(The records begins)
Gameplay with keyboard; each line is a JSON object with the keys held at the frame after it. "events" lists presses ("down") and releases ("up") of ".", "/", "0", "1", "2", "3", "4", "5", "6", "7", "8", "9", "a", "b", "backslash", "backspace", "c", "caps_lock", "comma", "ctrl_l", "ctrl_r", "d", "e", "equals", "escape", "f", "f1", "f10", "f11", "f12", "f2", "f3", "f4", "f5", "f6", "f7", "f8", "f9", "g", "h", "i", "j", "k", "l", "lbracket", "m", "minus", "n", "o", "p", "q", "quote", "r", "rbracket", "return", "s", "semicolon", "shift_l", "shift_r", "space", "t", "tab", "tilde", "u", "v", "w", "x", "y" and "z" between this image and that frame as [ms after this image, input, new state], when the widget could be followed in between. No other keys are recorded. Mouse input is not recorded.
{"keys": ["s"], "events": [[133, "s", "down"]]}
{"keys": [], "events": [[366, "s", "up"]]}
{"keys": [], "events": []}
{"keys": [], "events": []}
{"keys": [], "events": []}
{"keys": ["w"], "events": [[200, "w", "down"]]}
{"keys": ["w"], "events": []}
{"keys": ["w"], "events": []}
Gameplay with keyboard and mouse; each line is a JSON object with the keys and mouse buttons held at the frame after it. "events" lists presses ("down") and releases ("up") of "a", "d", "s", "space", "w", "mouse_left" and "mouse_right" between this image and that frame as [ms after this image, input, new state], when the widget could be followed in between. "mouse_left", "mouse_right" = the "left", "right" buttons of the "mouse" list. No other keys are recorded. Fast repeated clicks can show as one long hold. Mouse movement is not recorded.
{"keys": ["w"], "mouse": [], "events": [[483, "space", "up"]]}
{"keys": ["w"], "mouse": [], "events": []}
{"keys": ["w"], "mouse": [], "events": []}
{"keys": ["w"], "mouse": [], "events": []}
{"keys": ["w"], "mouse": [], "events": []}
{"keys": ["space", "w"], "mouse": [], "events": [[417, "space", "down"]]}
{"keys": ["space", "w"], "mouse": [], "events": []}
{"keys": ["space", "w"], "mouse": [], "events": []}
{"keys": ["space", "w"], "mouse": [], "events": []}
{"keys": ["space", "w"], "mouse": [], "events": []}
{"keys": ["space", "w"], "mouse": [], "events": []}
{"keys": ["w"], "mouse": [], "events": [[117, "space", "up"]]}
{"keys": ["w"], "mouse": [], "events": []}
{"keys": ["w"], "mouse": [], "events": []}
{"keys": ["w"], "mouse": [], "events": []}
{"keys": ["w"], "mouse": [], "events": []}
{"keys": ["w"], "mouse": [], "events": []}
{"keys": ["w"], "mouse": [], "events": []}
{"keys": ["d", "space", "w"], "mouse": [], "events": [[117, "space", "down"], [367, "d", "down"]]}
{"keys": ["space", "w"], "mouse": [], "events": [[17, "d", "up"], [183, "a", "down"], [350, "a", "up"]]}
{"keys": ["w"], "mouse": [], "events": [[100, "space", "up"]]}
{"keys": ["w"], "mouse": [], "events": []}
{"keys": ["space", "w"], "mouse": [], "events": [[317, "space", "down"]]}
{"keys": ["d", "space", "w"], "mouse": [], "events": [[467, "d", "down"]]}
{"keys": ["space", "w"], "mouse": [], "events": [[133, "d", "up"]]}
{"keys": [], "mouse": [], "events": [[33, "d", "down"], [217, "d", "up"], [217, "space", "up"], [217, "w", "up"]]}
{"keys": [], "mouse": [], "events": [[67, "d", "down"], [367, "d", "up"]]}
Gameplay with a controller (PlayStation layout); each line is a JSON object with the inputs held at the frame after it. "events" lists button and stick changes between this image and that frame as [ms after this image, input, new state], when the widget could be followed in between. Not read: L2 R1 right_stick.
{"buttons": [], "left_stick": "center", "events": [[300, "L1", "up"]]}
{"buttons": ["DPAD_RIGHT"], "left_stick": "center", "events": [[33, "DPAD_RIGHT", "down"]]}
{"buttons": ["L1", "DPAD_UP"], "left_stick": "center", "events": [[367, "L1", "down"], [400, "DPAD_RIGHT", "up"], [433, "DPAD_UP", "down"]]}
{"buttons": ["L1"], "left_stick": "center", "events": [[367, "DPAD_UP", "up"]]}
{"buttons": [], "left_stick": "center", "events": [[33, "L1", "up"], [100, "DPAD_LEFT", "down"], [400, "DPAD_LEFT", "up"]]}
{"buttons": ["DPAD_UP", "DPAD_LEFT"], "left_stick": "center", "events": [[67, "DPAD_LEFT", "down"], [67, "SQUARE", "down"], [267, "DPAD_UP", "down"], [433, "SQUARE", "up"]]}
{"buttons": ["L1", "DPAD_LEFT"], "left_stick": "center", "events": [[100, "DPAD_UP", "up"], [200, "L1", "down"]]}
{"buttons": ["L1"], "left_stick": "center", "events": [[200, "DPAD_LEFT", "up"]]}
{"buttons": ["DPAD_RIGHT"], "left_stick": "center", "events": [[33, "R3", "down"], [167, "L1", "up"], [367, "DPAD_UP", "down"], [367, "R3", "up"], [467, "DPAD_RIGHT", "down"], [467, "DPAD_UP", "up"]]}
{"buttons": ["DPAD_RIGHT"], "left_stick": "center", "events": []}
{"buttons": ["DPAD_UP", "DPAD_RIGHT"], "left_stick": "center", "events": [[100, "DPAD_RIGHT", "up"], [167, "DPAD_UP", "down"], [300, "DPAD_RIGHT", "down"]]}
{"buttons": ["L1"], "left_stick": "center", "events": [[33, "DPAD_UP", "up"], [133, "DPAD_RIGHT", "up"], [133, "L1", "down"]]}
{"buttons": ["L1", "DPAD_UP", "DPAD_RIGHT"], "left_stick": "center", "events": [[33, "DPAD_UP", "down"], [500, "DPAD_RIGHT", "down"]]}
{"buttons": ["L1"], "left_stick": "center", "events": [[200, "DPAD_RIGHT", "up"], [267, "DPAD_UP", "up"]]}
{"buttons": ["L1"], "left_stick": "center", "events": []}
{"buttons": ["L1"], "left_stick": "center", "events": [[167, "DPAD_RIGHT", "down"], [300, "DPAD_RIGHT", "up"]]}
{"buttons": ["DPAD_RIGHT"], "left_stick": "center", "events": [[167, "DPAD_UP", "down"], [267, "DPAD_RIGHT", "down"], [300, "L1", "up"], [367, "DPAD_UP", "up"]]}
(The records ends)
Output a faithful copy of every entry, keeping each line as written.

Gameplay with keyboard; each line is a JSON object with the keys held at the frame after it. "events" lists presses ("down") and releases ("up") of ".", "/", "0", "1", "2", "3", "4", "5", "6", "7", "8", "9", "a", "b", "backslash", "backspace", "c", "caps_lock", "comma", "ctrl_l", "ctrl_r", "d", "e", "equals", "escape", "f", "f1", "f10", "f11", "f12", "f2", "f3", "f4", "f5", "f6", "f7", "f8", "f9", "g", "h", "i", "j", "k", "l", "lbracket", "m", "minus", "n", "o", "p", "q", "quote", "r", "rbracket", "return", "s", "semicolon", "shift_l", "shift_r", "space", "t", "tab", "tilde", "u", "v", "w", "x", "y" and "z" between this image and that frame as [ms after this image, input, new state], when the widget could be followed in between. No other keys are recorded. Mouse input is not recorded.
{"keys": ["s"], "events": [[133, "s", "down"]]}
{"keys": [], "events": [[366, "s", "up"]]}
{"keys": [], "events": []}
{"keys": [], "events": []}
{"keys": [], "events": []}
{"keys": ["w"], "events": [[200, "w", "down"]]}
{"keys": ["w"], "events": []}
{"keys": ["w"], "events": []}
Gameplay with keyboard and mouse; each line is a JSON object with the keys and mouse buttons held at the frame after it. "events" lists presses ("down") and releases ("up") of "a", "d", "s", "space", "w", "mouse_left" and "mouse_right" between this image and that frame as [ms after this image, input, new state], when the widget could be followed in between. "mouse_left", "mouse_right" = the "left", "right" buttons of the "mouse" list. No other keys are recorded. Fast repeated clicks can show as one long hold. Mouse movement is not recorded.
{"keys": ["w"], "mouse": [], "events": [[483, "space", "up"]]}
{"keys": ["w"], "mouse": [], "events": []}
{"keys": ["w"], "mouse": [], "events": []}
{"keys": ["w"], "mouse": [], "events": []}
{"keys": ["w"], "mouse": [], "events": []}
{"keys": ["space", "w"], "mouse": [], "events": [[417, "space", "down"]]}
{"keys": ["space", "w"], "mouse": [], "events": []}
{"keys": ["space", "w"], "mouse": [], "events": []}
{"keys": ["space", "w"], "mouse": [], "events": []}
{"keys": ["space", "w"], "mouse": [], "events": []}
{"keys": ["space", "w"], "mouse": [], "events": []}
{"keys": ["w"], "mouse": [], "events": [[117, "space", "up"]]}
{"keys": ["w"], "mouse": [], "events": []}
{"keys": ["w"], "mouse": [], "events": []}
{"keys": ["w"], "mouse": [], "events": []}
{"keys": ["w"], "mouse": [], "events": []}
{"keys": ["w"], "mouse": [], "events": []}
{"keys": ["w"], "mouse": [], "events": []}
{"keys": ["d", "space", "w"], "mouse": [], "events": [[117, "space", "down"], [367, "d", "down"]]}
{"keys": ["space", "w"], "mouse": [], "events": [[17, "d", "up"], [183, "a", "down"], [350, "a", "up"]]}
{"keys": ["w"], "mouse": [], "events": [[100, "space", "up"]]}
{"keys": ["w"], "mouse": [], "events": []}
{"keys": ["space", "w"], "mouse": [], "events": [[317, "space", "down"]]}
{"keys": ["d", "space", "w"], "mouse": [], "events": [[467, "d", "down"]]}
{"keys": ["space", "w"], "mouse": [], "events": [[133, "d", "up"]]}
{"keys": [], "mouse": [], "events": [[33, "d", "down"], [217, "d", "up"], [217, "space", "up"], [217, "w", "up"]]}
{"keys": [], "mouse": [], "events": [[67, "d", "down"], [367, "d", "up"]]}
Gameplay with a controller (PlayStation layout); each line is a JSON object with the inputs held at the frame after it. "events" lists button and stick changes between this image and that frame as [ms after this image, input, new state], when the widget could be followed in between. Not read: L2 R1 right_stick.
{"buttons": [], "left_stick": "center", "events": [[300, "L1", "up"]]}
{"buttons": ["DPAD_RIGHT"], "left_stick": "center", "events": [[33, "DPAD_RIGHT", "down"]]}
{"buttons": ["L1", "DPAD_UP"], "left_stick": "center", "events": [[367, "L1", "down"], [400, "DPAD_RIGHT", "up"], [433, "DPAD_UP", "down"]]}
{"buttons": ["L1"], "left_stick": "center", "events": [[367, "DPAD_UP", "up"]]}
{"buttons": [], "left_stick": "center", "events": [[33, "L1", "up"], [100, "DPAD_LEFT", "down"], [400, "DPAD_LEFT", "up"]]}
{"buttons": ["DPAD_UP", "DPAD_LEFT"], "left_stick": "center", "events": [[67, "DPAD_LEFT", "down"], [67, "SQUARE", "down"], [267, "DPAD_UP", "down"], [433, "SQUARE", "up"]]}
{"buttons": ["L1", "DPAD_LEFT"], "left_stick": "center", "events": [[100, "DPAD_UP", "up"], [200, "L1", "down"]]}
{"buttons": ["L1"], "left_stick": "center", "events": [[200, "DPAD_LEFT", "up"]]}
{"buttons": ["DPAD_RIGHT"], "left_stick": "center", "events": [[33, "R3", "down"], [167, "L1", "up"], [367, "DPAD_UP", "down"], [367, "R3", "up"], [467, "DPAD_RIGHT", "down"], [467, "DPAD_UP", "up"]]}
{"buttons": ["DPAD_RIGHT"], "left_stick": "center", "events": []}
{"buttons": ["DPAD_UP", "DPAD_RIGHT"], "left_stick": "center", "events": [[100, "DPAD_RIGHT", "up"], [167, "DPAD_UP", "down"], [300, "DPAD_RIGHT", "down"]]}
{"buttons": ["L1"], "left_stick": "center", "events": [[33, "DPAD_UP", "up"], [133, "DPAD_RIGHT", "up"], [133, "L1", "down"]]}
{"buttons": ["L1", "DPAD_UP", "DPAD_RIGHT"], "left_stick": "center", "events": [[33, "DPAD_UP", "down"], [500, "DPAD_RIGHT", "down"]]}
{"buttons": ["L1"], "left_stick": "center", "events": [[200, "DPAD_RIGHT", "up"], [267, "DPAD_UP", "up"]]}
{"buttons": ["L1"], "left_stick": "center", "events": []}
{"buttons": ["L1"], "left_stick": "center", "events": [[167, "DPAD_RIGHT", "down"], [300, "DPAD_RIGHT", "up"]]}
{"buttons": ["DPAD_RIGHT"], "left_stick": "center", "events": [[167, "DPAD_UP", "down"], [267, "DPAD_RIGHT", "down"], [300, "L1", "up"], [367, "DPAD_UP", "up"]]}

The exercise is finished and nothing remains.